● Problem statement:
Search each line below for the word "rgba" and list those that contain it.

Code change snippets

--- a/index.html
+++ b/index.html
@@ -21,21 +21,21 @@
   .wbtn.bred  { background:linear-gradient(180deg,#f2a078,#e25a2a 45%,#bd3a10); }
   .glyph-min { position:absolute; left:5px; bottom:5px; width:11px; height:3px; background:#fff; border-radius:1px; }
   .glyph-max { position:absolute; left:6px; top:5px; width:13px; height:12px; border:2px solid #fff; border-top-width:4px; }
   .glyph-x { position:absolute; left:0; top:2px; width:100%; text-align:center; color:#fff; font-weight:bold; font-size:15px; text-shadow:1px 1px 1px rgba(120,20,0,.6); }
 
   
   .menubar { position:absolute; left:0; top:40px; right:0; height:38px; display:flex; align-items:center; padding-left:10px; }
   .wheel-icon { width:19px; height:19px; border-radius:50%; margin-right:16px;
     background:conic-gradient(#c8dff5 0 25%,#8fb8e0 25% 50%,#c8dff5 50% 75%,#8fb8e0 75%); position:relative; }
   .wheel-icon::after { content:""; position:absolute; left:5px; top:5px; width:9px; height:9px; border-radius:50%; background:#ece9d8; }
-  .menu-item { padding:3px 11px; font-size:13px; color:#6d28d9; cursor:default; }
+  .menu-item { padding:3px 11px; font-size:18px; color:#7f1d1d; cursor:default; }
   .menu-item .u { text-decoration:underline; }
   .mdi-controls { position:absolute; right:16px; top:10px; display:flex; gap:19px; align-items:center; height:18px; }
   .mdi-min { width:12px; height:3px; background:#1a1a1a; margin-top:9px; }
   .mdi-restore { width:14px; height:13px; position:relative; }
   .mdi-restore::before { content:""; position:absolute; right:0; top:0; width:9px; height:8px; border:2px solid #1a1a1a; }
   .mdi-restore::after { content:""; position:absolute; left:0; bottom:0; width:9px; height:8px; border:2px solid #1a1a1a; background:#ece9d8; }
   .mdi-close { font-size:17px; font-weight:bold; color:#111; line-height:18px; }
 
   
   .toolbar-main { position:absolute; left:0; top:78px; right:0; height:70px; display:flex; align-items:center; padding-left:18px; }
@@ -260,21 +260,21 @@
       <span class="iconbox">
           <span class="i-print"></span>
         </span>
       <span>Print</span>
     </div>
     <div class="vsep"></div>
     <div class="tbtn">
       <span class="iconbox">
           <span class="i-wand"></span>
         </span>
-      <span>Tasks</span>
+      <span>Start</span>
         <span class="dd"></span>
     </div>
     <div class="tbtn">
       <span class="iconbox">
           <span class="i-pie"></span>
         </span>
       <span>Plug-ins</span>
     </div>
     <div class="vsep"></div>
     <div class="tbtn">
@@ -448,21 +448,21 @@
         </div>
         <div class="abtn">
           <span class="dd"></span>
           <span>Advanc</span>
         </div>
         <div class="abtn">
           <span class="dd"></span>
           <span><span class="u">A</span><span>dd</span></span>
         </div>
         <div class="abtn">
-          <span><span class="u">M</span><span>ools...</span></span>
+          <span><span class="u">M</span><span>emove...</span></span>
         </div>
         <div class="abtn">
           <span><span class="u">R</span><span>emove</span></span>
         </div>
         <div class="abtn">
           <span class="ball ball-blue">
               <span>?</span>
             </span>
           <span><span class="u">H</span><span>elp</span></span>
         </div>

==

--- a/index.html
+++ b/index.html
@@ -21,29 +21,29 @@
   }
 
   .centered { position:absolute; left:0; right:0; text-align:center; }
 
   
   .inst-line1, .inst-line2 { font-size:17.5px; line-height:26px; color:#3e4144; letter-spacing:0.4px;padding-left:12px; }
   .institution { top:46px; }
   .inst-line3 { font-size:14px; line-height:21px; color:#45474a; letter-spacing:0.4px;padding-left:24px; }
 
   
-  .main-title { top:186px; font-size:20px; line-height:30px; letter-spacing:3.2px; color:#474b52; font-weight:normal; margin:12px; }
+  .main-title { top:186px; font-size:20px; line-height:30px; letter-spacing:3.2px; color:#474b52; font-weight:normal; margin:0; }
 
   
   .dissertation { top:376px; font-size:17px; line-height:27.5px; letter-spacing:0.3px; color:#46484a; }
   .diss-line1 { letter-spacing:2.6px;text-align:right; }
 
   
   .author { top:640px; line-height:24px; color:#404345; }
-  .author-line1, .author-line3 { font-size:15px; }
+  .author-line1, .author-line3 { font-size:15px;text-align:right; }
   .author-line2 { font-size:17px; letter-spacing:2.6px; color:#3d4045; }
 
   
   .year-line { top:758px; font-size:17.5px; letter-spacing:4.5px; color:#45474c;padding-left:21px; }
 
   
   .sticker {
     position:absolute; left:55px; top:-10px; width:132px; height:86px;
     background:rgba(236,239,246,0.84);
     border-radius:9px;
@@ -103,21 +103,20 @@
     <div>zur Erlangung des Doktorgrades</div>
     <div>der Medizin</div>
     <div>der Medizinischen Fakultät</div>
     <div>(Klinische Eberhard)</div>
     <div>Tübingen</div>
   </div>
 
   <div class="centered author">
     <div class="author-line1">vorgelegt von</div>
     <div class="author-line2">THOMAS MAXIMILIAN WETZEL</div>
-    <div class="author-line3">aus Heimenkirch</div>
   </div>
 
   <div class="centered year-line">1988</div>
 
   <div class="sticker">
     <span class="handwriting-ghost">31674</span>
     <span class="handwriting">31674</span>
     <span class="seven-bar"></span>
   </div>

* * *

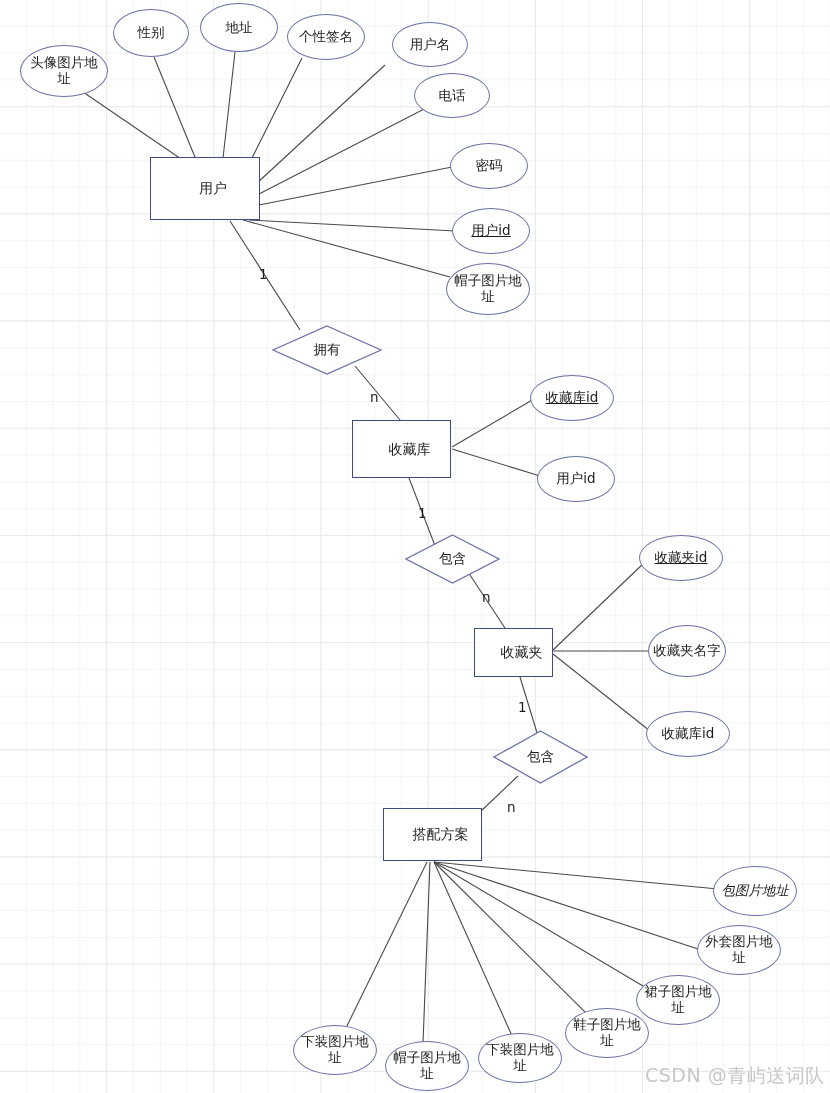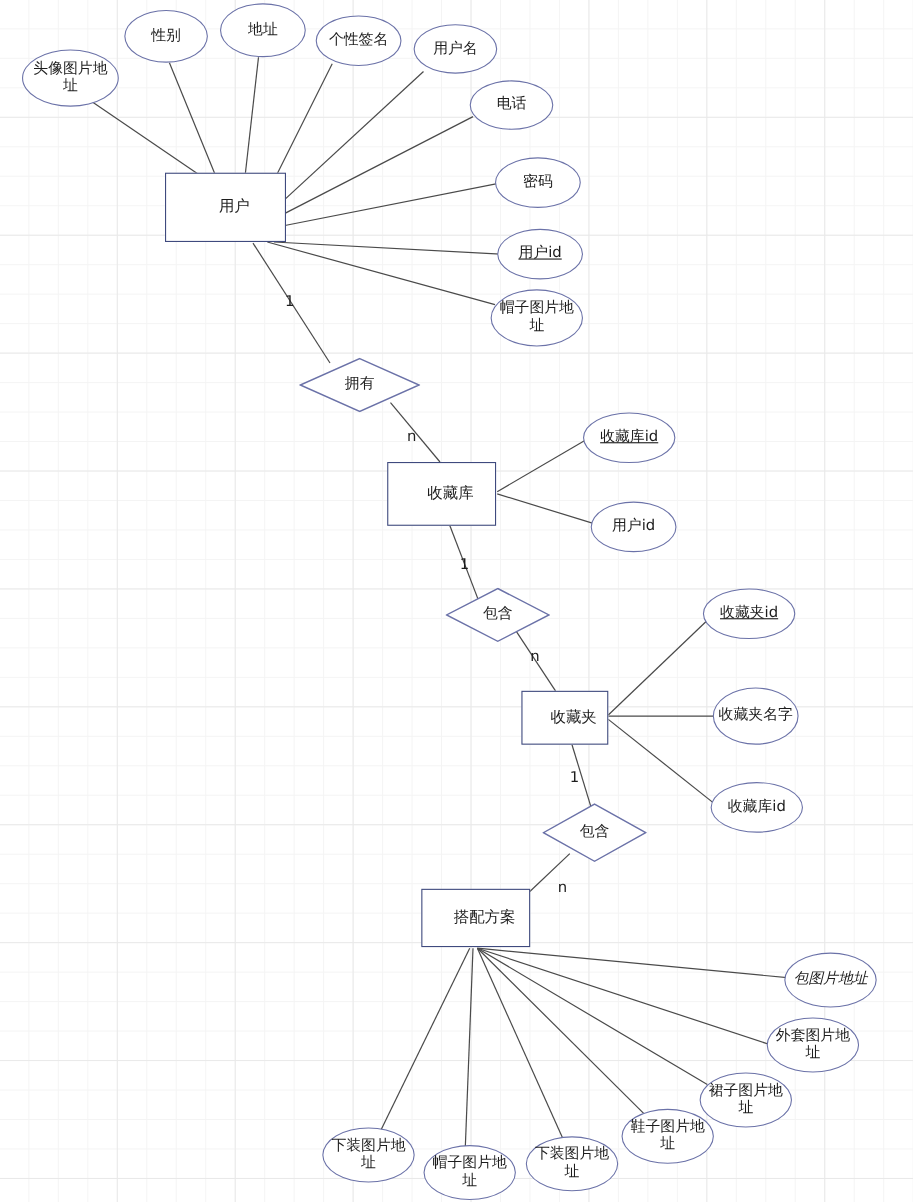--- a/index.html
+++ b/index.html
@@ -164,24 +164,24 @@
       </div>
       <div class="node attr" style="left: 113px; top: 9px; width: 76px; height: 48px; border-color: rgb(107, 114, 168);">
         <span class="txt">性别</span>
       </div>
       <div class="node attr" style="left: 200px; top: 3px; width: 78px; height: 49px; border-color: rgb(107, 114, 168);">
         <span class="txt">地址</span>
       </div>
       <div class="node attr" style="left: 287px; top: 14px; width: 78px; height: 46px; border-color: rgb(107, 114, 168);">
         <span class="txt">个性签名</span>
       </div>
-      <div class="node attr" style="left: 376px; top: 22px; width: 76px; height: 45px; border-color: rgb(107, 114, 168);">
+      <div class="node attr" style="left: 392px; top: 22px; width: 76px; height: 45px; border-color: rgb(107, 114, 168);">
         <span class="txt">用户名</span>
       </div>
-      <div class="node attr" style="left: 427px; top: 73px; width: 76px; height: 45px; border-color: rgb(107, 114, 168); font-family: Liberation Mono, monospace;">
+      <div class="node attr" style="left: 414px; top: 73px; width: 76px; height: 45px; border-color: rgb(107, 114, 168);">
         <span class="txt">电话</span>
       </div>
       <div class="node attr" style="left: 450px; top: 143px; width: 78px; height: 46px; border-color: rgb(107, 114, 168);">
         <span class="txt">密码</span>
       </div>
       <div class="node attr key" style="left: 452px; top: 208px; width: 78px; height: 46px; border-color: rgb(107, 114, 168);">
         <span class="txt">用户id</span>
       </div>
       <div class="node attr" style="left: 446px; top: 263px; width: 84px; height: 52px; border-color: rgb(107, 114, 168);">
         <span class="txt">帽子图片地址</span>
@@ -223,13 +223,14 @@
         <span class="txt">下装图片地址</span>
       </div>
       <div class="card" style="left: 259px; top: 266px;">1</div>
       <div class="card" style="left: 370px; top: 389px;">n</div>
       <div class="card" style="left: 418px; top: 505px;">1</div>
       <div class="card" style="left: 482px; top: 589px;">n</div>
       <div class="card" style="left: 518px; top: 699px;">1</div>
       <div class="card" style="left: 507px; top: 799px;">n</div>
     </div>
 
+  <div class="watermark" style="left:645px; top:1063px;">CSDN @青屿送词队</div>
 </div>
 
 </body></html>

● Result of the exercise:
   .glyph-x { position:absolute; left:0; top:2px; width:100%; text-align:center; color:#fff; font-weight:bold; font-size:15px; text-shadow:1px 1px 1px rgba(120,20,0,.6); }
     background:rgba(236,239,246,0.84);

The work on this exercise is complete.